1.3.9.14 Using Attribute Tags

The Map subprocessor of the Parse processor defines internal attributes for the Parse processor and maps the actual input attributes to them. The rest of the Parse processor's functionality is defined in terms of the internal attributes, so configured Parse processors can be re-used with a variety of input data sources simply by remapping the inputs. Each internal attribute is identified by a name, which is defined by the user who configures the Parse processor, and an attribute tag, which is automatically generated and cannot be edited. Attribute tags take the form a1, a2, a3 and so on.

Attribute tags can be used to distinguish between instances of the same token which originated from different input attributes. For example, a Parse processor which is being used to analyze name data may define three internal attributes: Title, Forename and Surname. By using attribute tags, a valid title which was extracted from the 'Title' field can be treated differently from a valid title which was extracted from a 'Forename' field, and so on.

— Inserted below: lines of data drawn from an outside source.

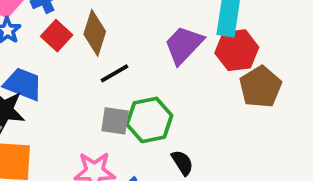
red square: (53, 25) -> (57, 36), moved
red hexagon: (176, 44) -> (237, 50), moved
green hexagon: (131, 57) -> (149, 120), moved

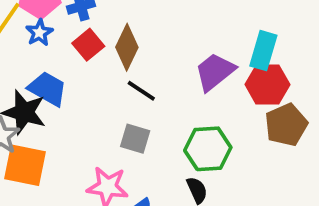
black line: (115, 73) -> (141, 91), turned 56
green hexagon: (149, 120) -> (208, 149), moved

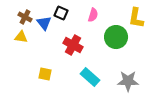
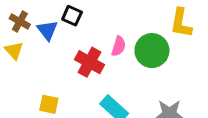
pink semicircle: (93, 15) -> (119, 46), moved
yellow triangle: (21, 37) -> (14, 51), turned 40

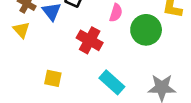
pink semicircle: (119, 46) -> (116, 13), moved

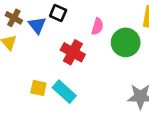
cyan rectangle: (112, 82) -> (64, 92), moved

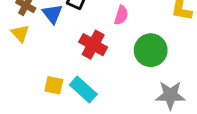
green circle: (126, 42) -> (151, 50), moved

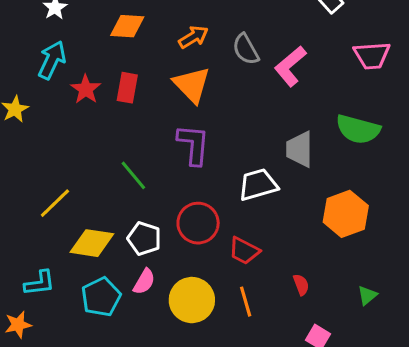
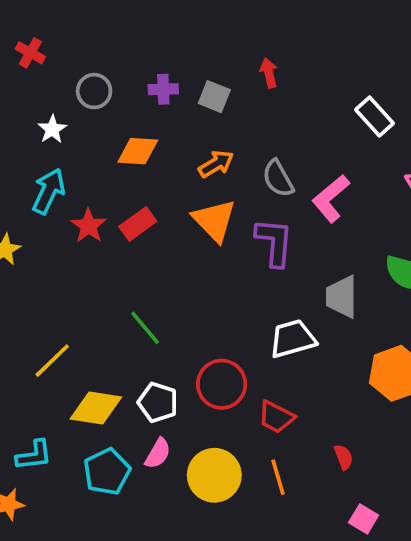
red rectangle: (127, 88) -> (138, 224), turned 44
purple L-shape: (193, 145) -> (274, 242), moved

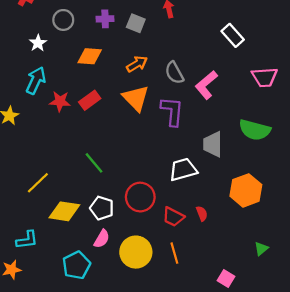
red star: (89, 226) -> (60, 101), turned -30
red semicircle: (344, 457) -> (202, 214), moved
cyan pentagon: (107, 472) -> (76, 265), moved

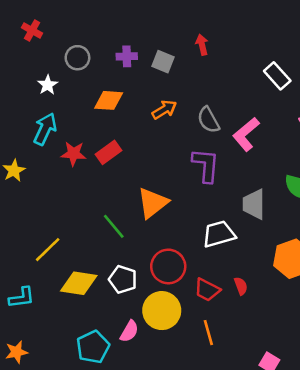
orange triangle: (136, 98) -> (153, 203), moved, turned 36
pink semicircle: (102, 239) -> (129, 331), moved
cyan L-shape: (27, 240) -> (22, 298), moved
yellow circle: (136, 252) -> (162, 311), moved

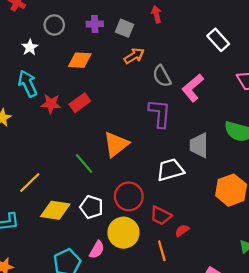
orange arrow: (164, 110) -> (134, 56), moved
cyan arrow: (45, 129) -> (28, 84), turned -50
red semicircle: (241, 286) -> (182, 230), moved, turned -104

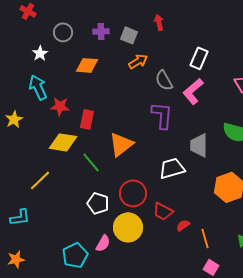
white rectangle: (218, 40) -> (199, 58), moved, turned 65
red rectangle: (80, 103) -> (87, 119), moved, turned -42
yellow diamond: (55, 210) -> (63, 142), moved
orange line: (162, 251) -> (205, 238), moved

This distinction is made in the Resolve subprocessor. If we consider just one possible token pattern:

<valid Title> <valid Forename> <valid Surname>

we can immediately see that it includes no reference to which attributes each token was contained in at the input stage. Without the use of attribute tags, any of the following four input patterns will be resolved the same way:

Table 1-130 Resolution of Input Patterns

Pattern Title (a1) Forename (a2) Surname (a3)

1

<valid Title>

<valid Forename>

<valid Surname>

2

<valid Title> <valid Forename>

<valid Surname>

3

<valid Title> <valid Forename> <valid Surname>

4

<valid Title>

<valid Forename> <valid Surname>

Records which contain correct data, correctly fielded are generally considered to be of higher quality than records which contain correct data which has been incorrectly fielded. On this basis, we can define a resolution rule for the first pattern which distinguishes it from the other patterns, simply by including the attribute tags in the search criteria. The search term specific to pattern 1 would be:

<valid a1.Title> <valid a2.Forename> <valid a3.Surname>

Including the non-specific search term in a subsequent resolution rule would catch patterns 2, 3 and 4, which could be assigned a different resolution result based on the lower quality of their formatting.

Note:

Because resolution rules are applied in order, the more specific rules must be tested for before the more generic rules. Otherwise, the generic rule will act on all the patterns without the specific match ever being considered.

Further examples

The following table gives further examples of search strings for resolution rules, and specifies which of the above patterns will match them:

Table 1-131 Further Examples of Search Strings

Search string Matching patterns

<valid a1.Title> <valid a2.Forename> <valid a3.Surname>

1

<valid Title> <valid a2.Forename> <valid a3.Surname>

1, 2

<valid Title> <valid a2.Forename> <valid Surname>

1, 2, 3

<valid Title> <valid Forename> <valid a3.Surname>

1, 2, 4